Netflix acaba de estrenar la primera parte de la tercera temporada de Bridgerton, el drama romántico pseudovictoriano. Cuatro episodios que anticipan una segunda parte erótico-festiva en la que se ha filtrado que la pareja protagonista incluso ha roto muebles rodando las escenas de sexo. Sin duda, el reclamo que todos los fans de la serie estaban esperando. Pero la misma serie parece haberse aprovechado del efecto Bridgerton de sus inicios para ofrecer una versión aún más básica y fácil de vivir de rentas. Cría fama y ponte a tumbarse.
Bridgerton nunca ha sido una buena serie en términos de calidad narrativa y audiovisual. Tampoco pretendía serlo. Era una adaptación de las novelitas románticas de Julia Quinn, llenas de sexo y pasión y relaciones tóxicas amparadas en los códigos relacionales del siglo XIX. La creadora Shonda Rhimes buscaba, intencionadamente, un drama popular y goloso, envuelto de estrategias visuales disruptivas y valientes, que llamaban la atención. En la primera temporada encontró en el culito del duque de Hastings el caramelo que despertó la emoción colectiva en TikTok. Y Bridgerton se convirtió en un fenómeno.

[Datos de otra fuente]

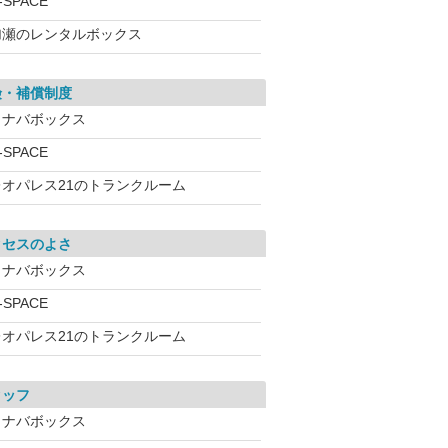
-SPACE
加瀬のレンタルボックス
険・補償制度
イナバボックス
-SPACE
レオパレス21のトランクルーム
クセスのよさ
イナバボックス
-SPACE
レオパレス21のトランクルーム
タッフ
イナバボックス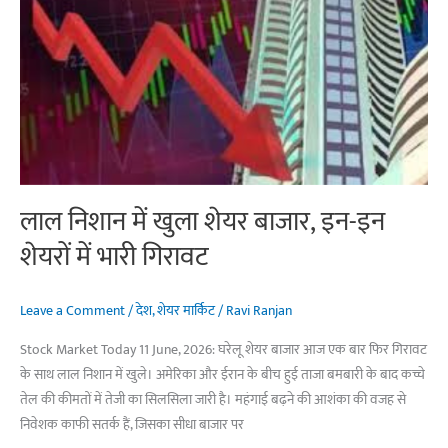
और
निफ्टी
251
अंकों
की
बढ़त
लेकर
खुले
लाल निशान में खुला शेयर बाजार, इन-इन
शेयरों में भारी गिरावट
Leave a Comment
/
देश
,
शेयर मार्किट
/
Ravi Ranjan
Stock Market Today 11 June, 2026: घरेलू शेयर बाजार आज एक बार फिर गिरावट
के साथ लाल निशान में खुले। अमेरिका और ईरान के बीच हुई ताजा बमबारी के बाद कच्चे
तेल की कीमतों में तेजी का सिलसिला जारी है। महंगाई बढ़ने की आशंका की वजह से
निवेशक काफी सतर्क हैं, जिसका सीधा बाजार पर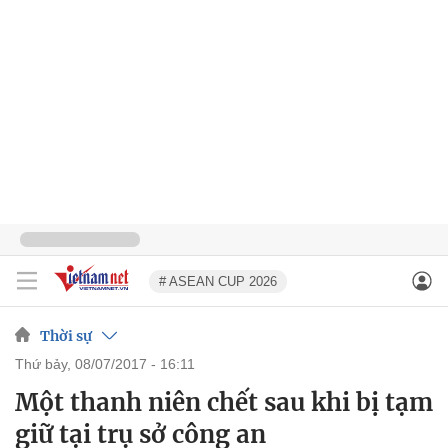
# ASEAN CUP 2026
Thời sự
thứ bảy, 08/07/2017 - 16:11
Một thanh niên chết sau khi bị tạm
giữ tại trụ sở công an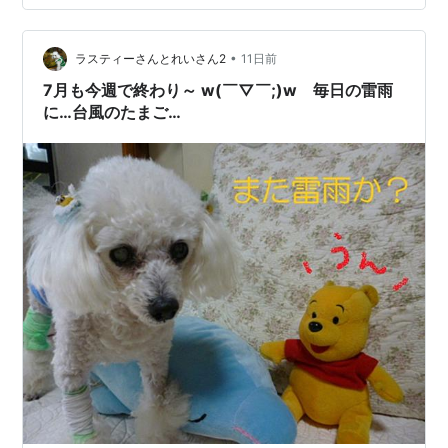
続的だが、できれば外に出たくない空模様。というわけ
で、ほとんどの時間を家で過ごしていた。 どこかで父が
貰ってきた梅ゼリーを食べ、キーボードを叩いたり、電
•
ラスティーさんとれいさん2
11日前
話をしたり、…
7月も今週で終わり～ w(￣▽￣;)w 毎日の雷雨
に…台風のたまご…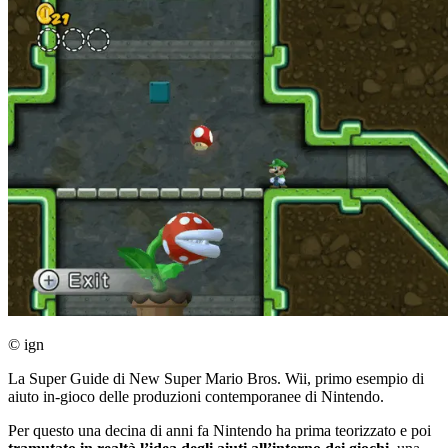
© ign
La Super Guide di New Super Mario Bros. Wii, primo esempio di
aiuto in-gioco delle produzioni contemporanee di Nintendo.
Per questo una decina di anni fa Nintendo ha prima teorizzato e poi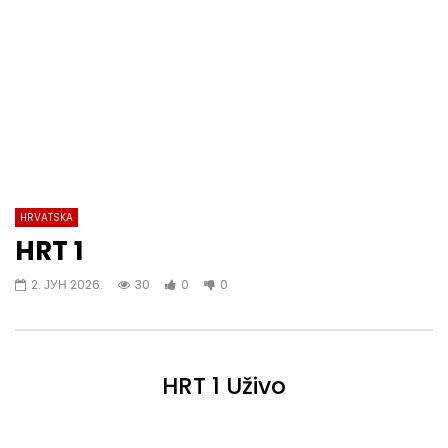
HRVATSKA
HRT 1
2. ЈУН 2026.
30
0
0
HRT 1 Uživo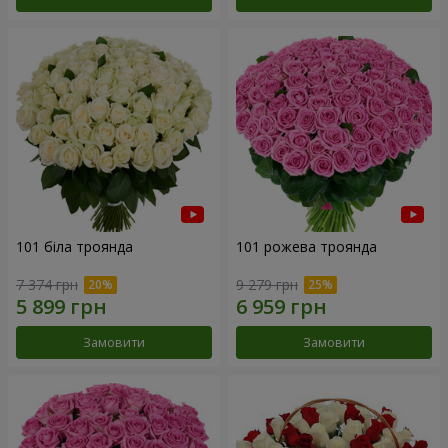
101 біла троянда
101 рожева троянда
7 374 грн
9 279 грн
Замовити
Замовити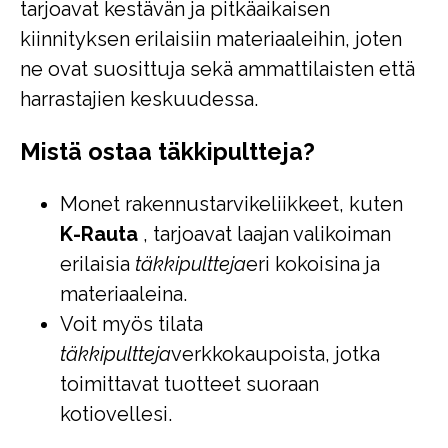
tarjoavat kestävän ja pitkäaikaisen
kiinnityksen erilaisiin materiaaleihin, joten
ne ovat suosittuja sekä ammattilaisten että
harrastajien keskuudessa.
Mistä ostaa täkkipultteja?
Monet rakennustarvikeliikkeet, kuten
K-Rauta
, tarjoavat laajan valikoiman
erilaisia
täkkipultteja
eri kokoisina ja
materiaaleina.
Voit myös tilata
täkkipultteja
verkkokaupoista, jotka
toimittavat tuotteet suoraan
kotiovellesi.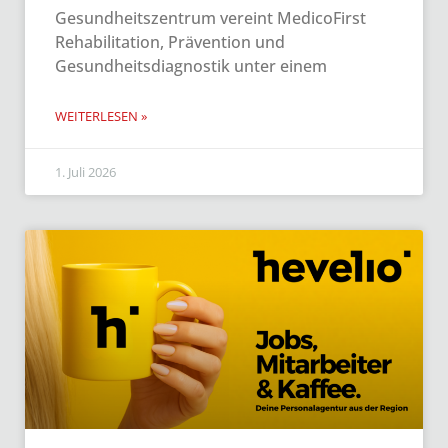
Gesundheitszentrum vereint MedicoFirst
Rehabilitation, Prävention und
Gesundheitsdiagnostik unter einem
WEITERLESEN »
1. Juli 2026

Debemos tener en cuenta, también, el contexto en el que nació la serie. La primera temporada se estrenó a finales de diciembre del 2020, en un invierno muy frío en el que todavía arrastrábamos las secuelas emocionales del confinamiento más estricto. Bridgerton fue una ventana coloreada, pasada de rosca, tórrida, absurda, irreverente y desenfadada que estimuló una audiencia saturada de producciones que se devoraban por inercia para compensar el aburrimiento. Bridgerton apelaba a los instintos primarios. Ni rigores históricos ni mensajes trascendentes. Tampoco ningún canto al feminismo, al contrario. Una droga evasiva y excitante para unos espectadores aturdidos y empalagados que habían perdido la ilusión. Bridgerton era, y sigue siendo, una serie donde las mujeres son como yeguas que compiten por encontrar su semental antes de que sea demasiado tarde. Pechugas comprimidas en trajes coloreados, mansiones con glicinas en la puerta, sexo en medio de la claridad de las velas y embestidas improvisadas dentro de los carruajes. Un placer culpable de que, a estas alturas de la tercera temporada, ya tiene más cómic que erótico. Su gran coartada es trasladar en el siglo XIX los argumentos propios de una telenovela barata. La época sirve para legitimar una trama caduca y previsible y disimularlo con una estética de romanticismo pop que distrae la vista. Al inicio, la serie tenía detalles audaces donde parecía que se enriqueciera de sí misma, que fuera consciente de su propia chabacano. En la tercera temporada, Bridgerton se ha vuelto autocomplaciente y exprime absurdamente unos dramas que ya no tienen por dónde agarrarse. Es una copia de mala calidad de lo que quería estar al inicio, con menos artificio. La filigrana de la tensión sexual que tan bien sabía resolver al inicio se ha convertido en un proceso industrial que se ajusta a las exigencias del cronómetro de Netflix. Bridgerton ha pasado de la fantasía travieso al ramplón repetitivo más vulgar.